リノベーションブログ 京町家 リノベーション 土間|光と暮らしを整える後編
京町家 リノベーション 土間を考えるとき、単に古い建物をきれいにするだけではなく、光の入り方、風の抜け方、奥行きのある空間の使い方をどう整えるかが大切になります。
京町家には、細長い敷地、通り庭、土間、中庭、奥へ続く間取りなど、現代の住宅とは違う魅力があります。一方で、暗さ、寒さ、段差、収納、水まわり、耐震性など、暮らしやすさの面で検討すべき点もあります。

目次
土間を暮らしの入口にする
京町家 リノベーション 土間でまず考えたいのは、土間を単なる通路や玄関として扱わないことです。土間は、外と内をゆるやかにつなぐ場所です。自転車を置く、植物を育てる、作業をする、人を迎えるなど、暮らしの余白として使えます。
現代の住まいでは、玄関、廊下、リビングがはっきり分かれることが多いですが、京町家では土間を活かすことで、空間に奥行きと表情が生まれます。
土間を考えるときは、次のような視点があります。
- 外から入ったときの印象
- 靴や自転車、道具の置き場
- リビングやキッチンとのつながり
- 来客時の距離感
- 掃除や湿気への配慮
土間は見た目の格好よさだけでなく、暮らしの使い方とセットで考えることが大切です。
光と風の通り道を整える
京町家は奥に長い建物が多く、通りに面した部分と奥の部屋で明るさが変わります。中庭や吹き抜け、建具の抜けを活かすことで、光と風の通り道をつくることができます。
すべてを明るく白くするのではなく、暗さを完全に消さずに、落ち着きや陰影として活かす考え方もあります。京町家らしさは、光と影のバランスの中に残ることがあります。
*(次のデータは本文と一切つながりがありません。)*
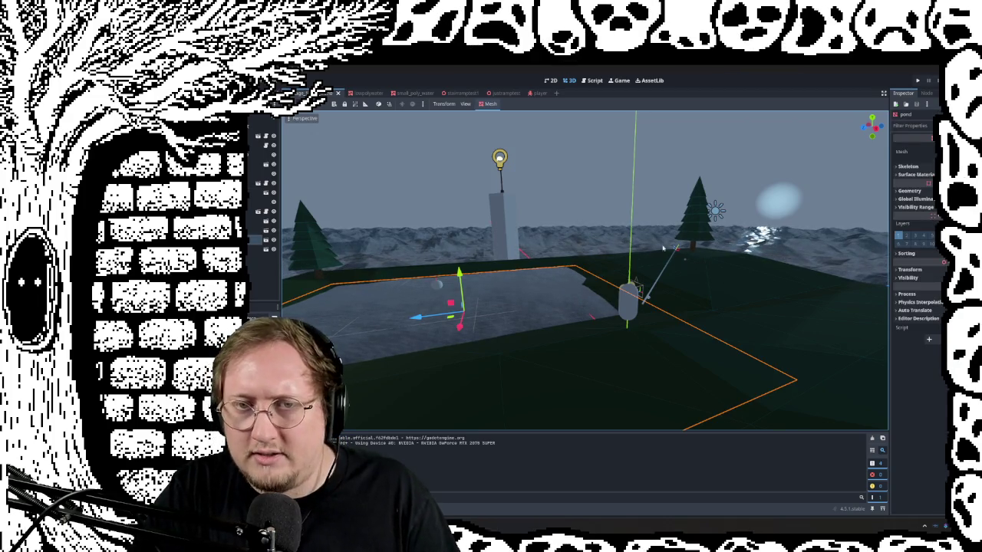
click(372, 93)
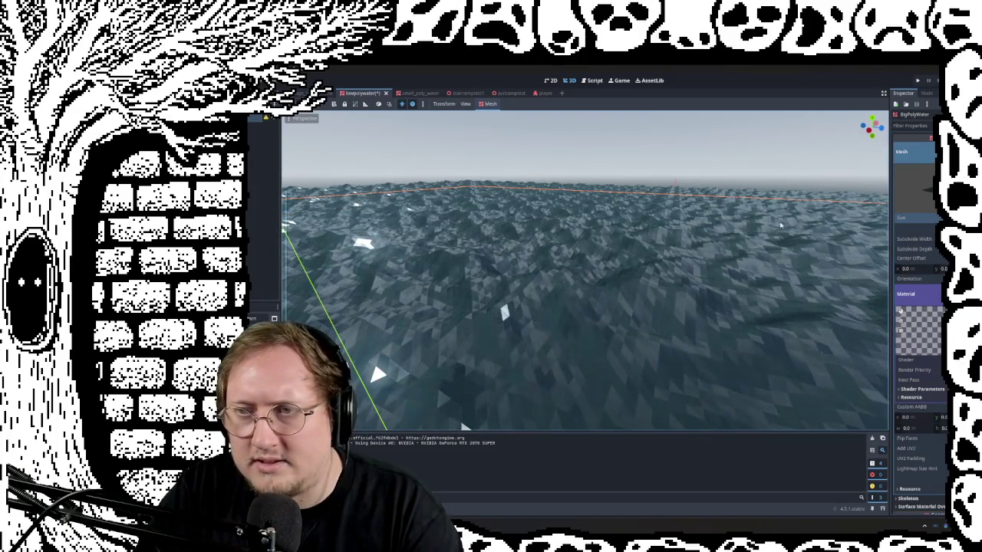
Freelook across the lowpolywater plane and sky, then return to the island scene
click(691, 180)
middle_drag(652, 269, 667, 317)
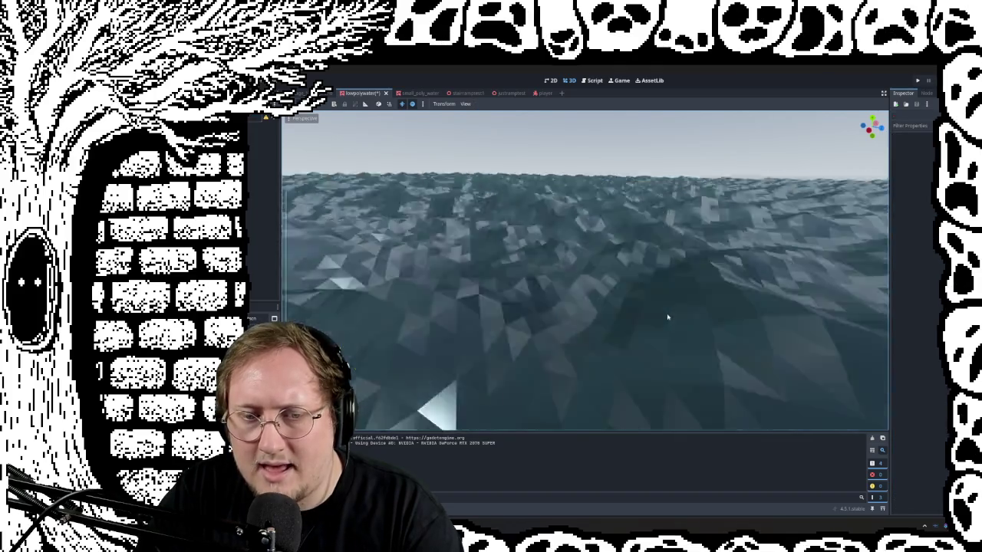
right_drag(668, 315, 668, 315)
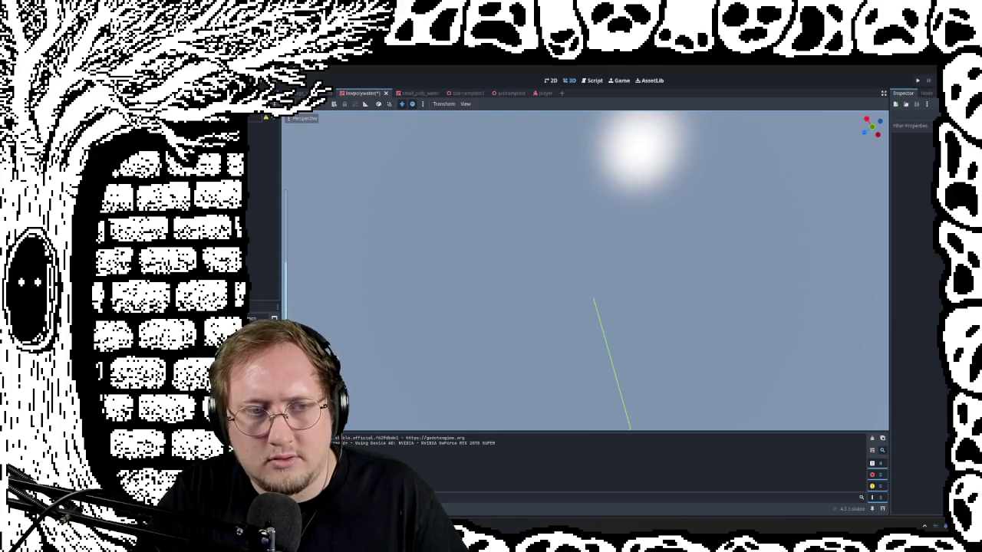
right_drag(668, 315, 668, 316)
right_drag(495, 218, 495, 218)
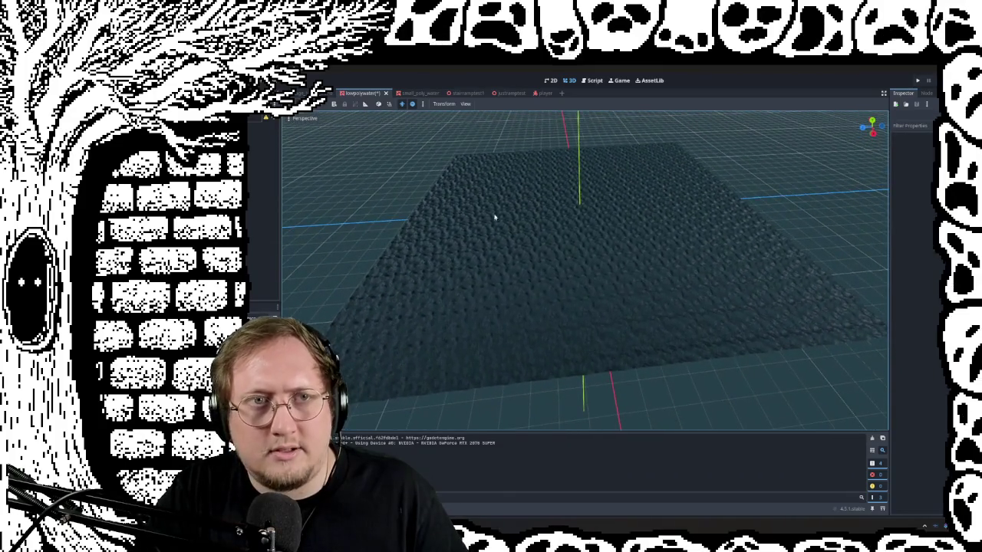
click(345, 93)
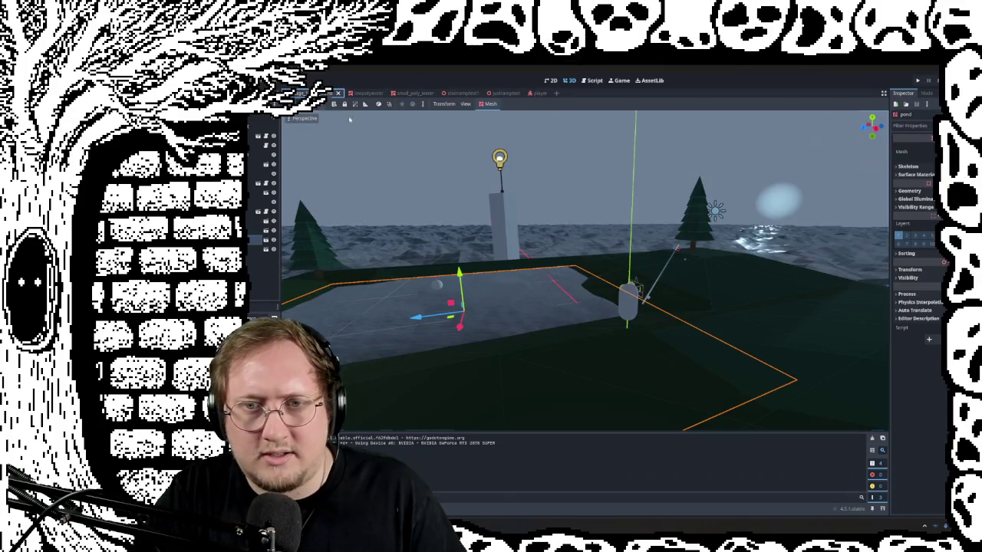
right_drag(584, 270, 585, 270)
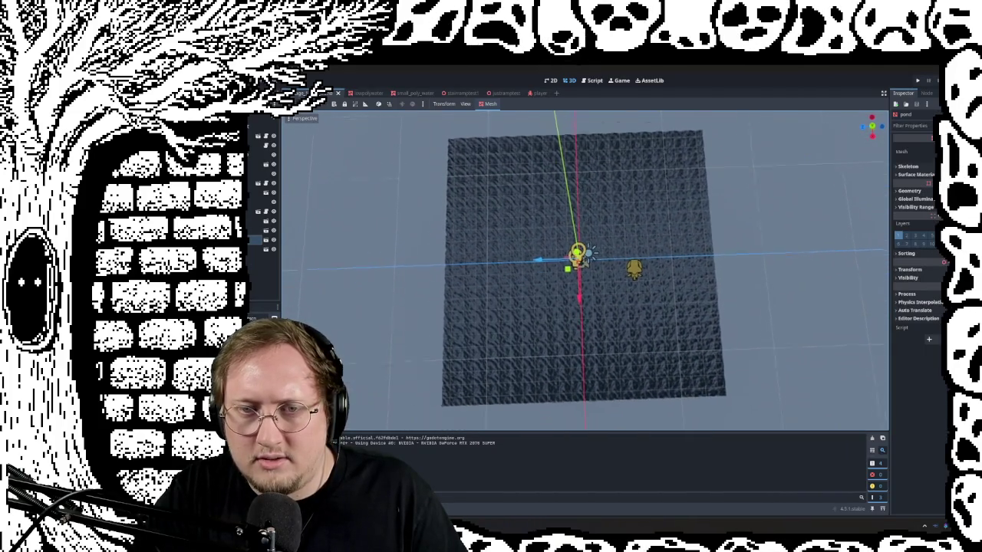
right_drag(585, 270, 585, 270)
right_drag(667, 300, 658, 295)
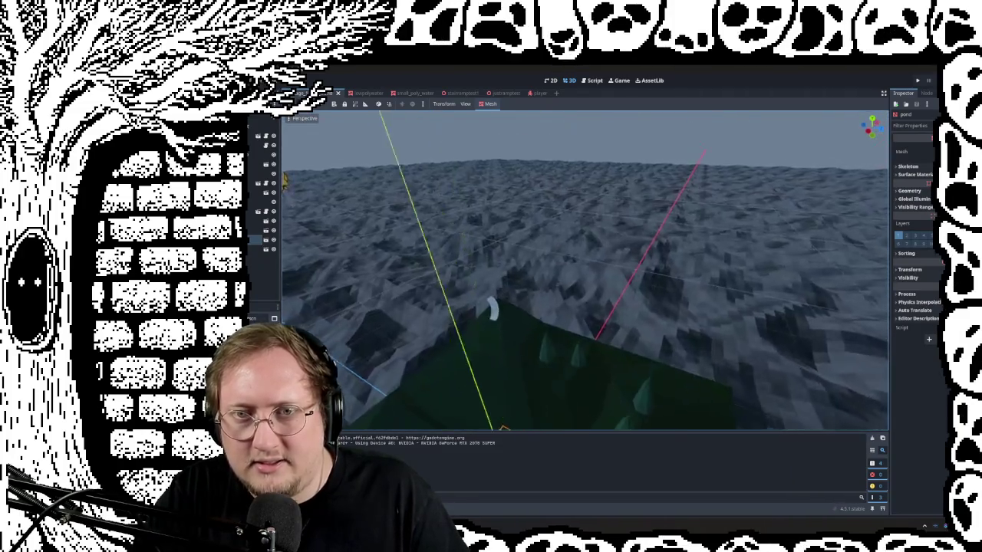
right_drag(658, 296, 659, 296)
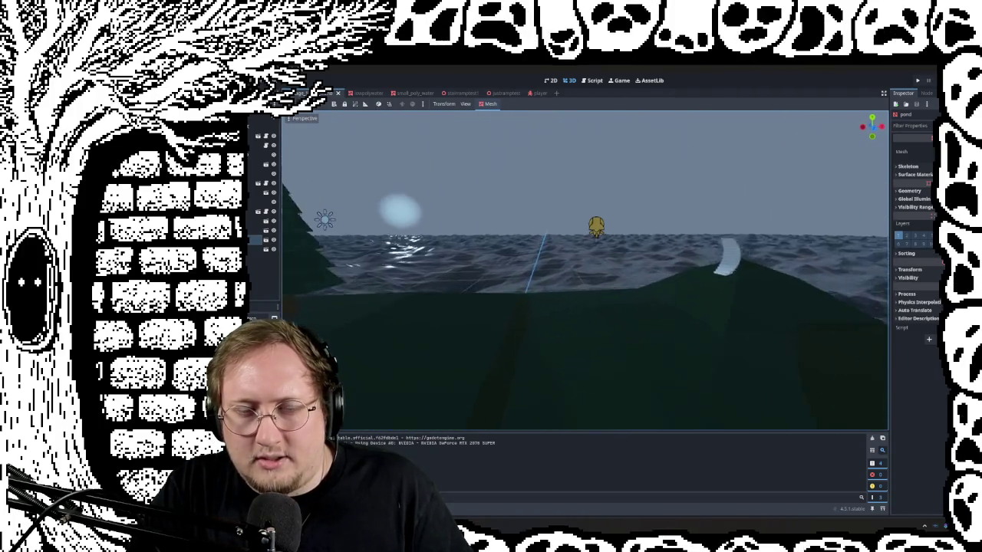
right_drag(844, 280, 845, 279)
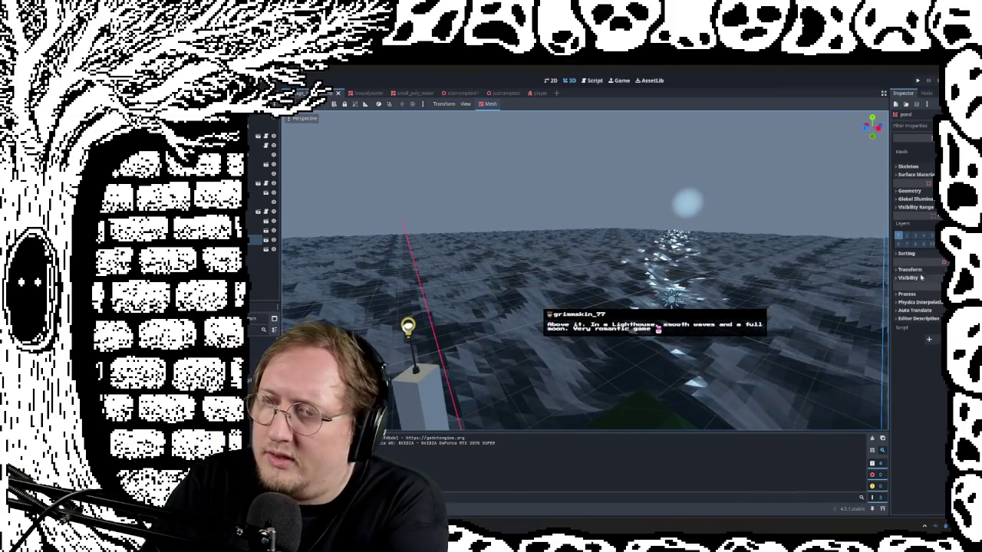
click(265, 124)
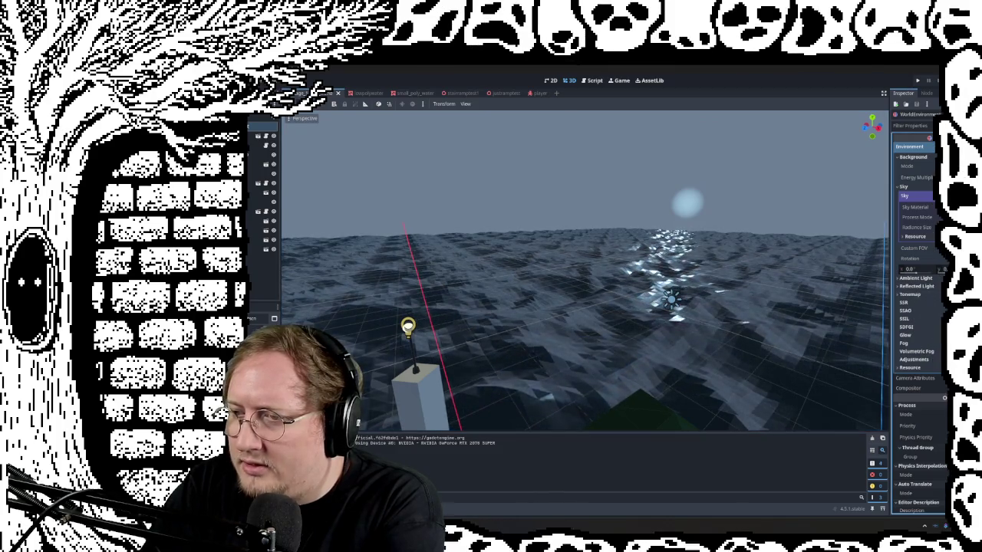
click(913, 352)
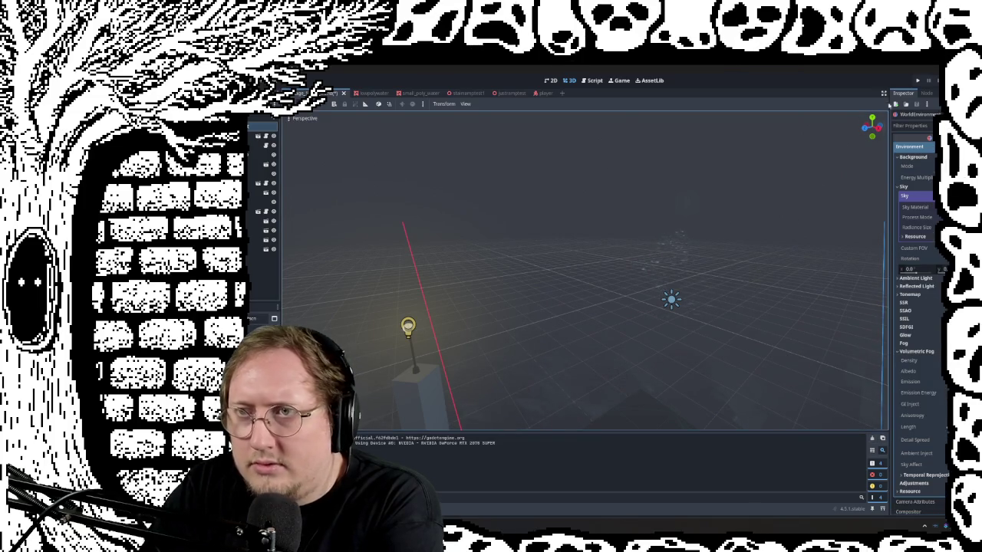
middle_drag(601, 319, 601, 299)
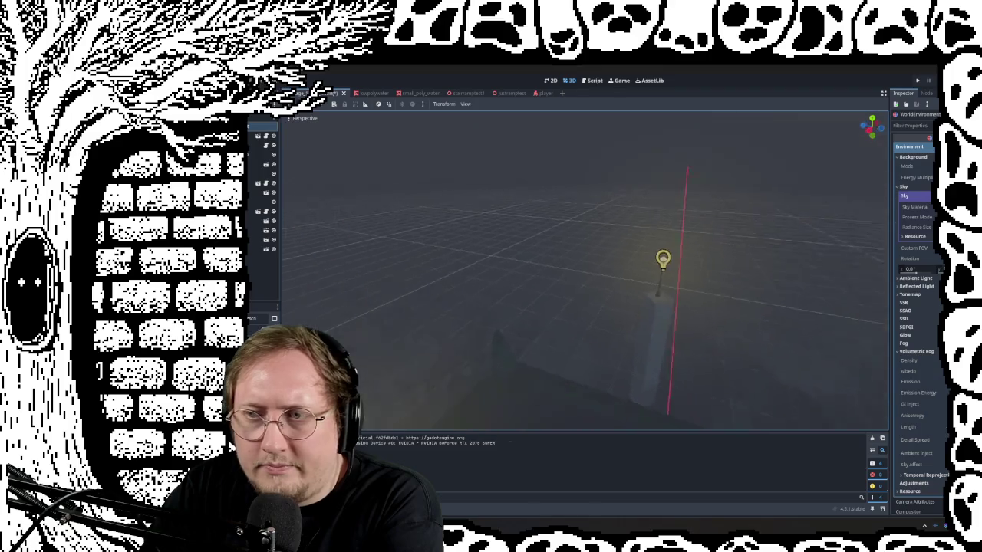
click(292, 119)
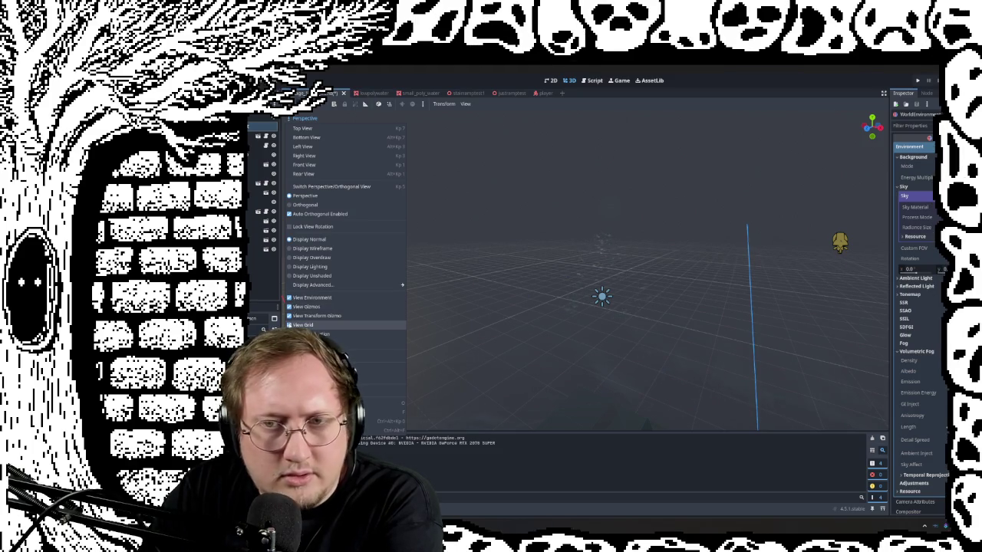
click(639, 262)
設計では、窓の位置、建具の透け感、照明の置き方、天井の高さ、素材の反射まで含めて考えます。光を入れることと、落ち着きを残すことの両方が大切です。
古い素材と新しい機能を重ねる
京町家のリノベーションでは、既存の柱、梁、建具、土壁、床の表情をどこまで残すかを判断します。古いものを全部残すのではなく、暮らしに合うものを残し、必要な機能を加えていくことが大切です。
断熱、耐震、設備、配線、配管、水まわりなどは、現代の暮らしに合わせて整える必要があります。見える部分のデザインと、見えない部分の性能を一緒に考えることで、長く使いやすい住まいになります。
穴澤メモ:古い建物に手を入れるときは、「残すこと」が目的になりすぎても、「新しくすること」が目的になりすぎても違います。そこに住む人の暮らしに対して、何を受け継ぎ、何を更新するかを丁寧に見たいと思っています。
京町家ならではの確認点
京町家をリノベーションする場合、建物の状態だけでなく、制度や景観、耐震、補助金、工事範囲の確認も必要です。京都市では京町家を改修したい方向けの情報を公開しています。
制度や受付状況は時期によって変わるため、実際に検討するときは最新情報を確認しましょう。補助制度を使う場合は、着工前の申請や条件確認が必要になることがあります。
購入前や工事前に見ておきたいことは、次のような内容です。
- 京町家としての指定や制度の対象になるか
- 耐震や断熱をどこまで考えるか
- 外観や景観に関する条件があるか
- 水まわりや設備をどう更新するか
- 補助制度を使える可能性があるか
施工事例として見るポイント
京町家の施工事例を見るときは、完成写真の雰囲気だけでなく、何を残し、何を変えたのかを見ると参考になります。土間、中庭、光、素材、動線、水まわりがどのように整理されているかを見ることで、自分たちの住まいにも活かせるヒントが見つかります。

今回の住まいについては、DOMA×NAKA-NIWAの施工事例でも紹介しています。土間と中庭をどう暮らしに取り込むかを見たい方は、合わせてご覧ください。
まとめ:京町家の魅力は、整え方で変わる
京町家 リノベーション 土間を考えるときは、古さを残すか新しくするかの二択ではありません。建物が持っている光、風、素材、奥行きを読み取り、今の暮らしに合うように整えることが大切です。
京都で京町家や古い住まいのリノベーションを検討している方は、物件の雰囲気だけでなく、建物状態、制度、費用、暮らし方まで一緒に見ながら進めていきましょう。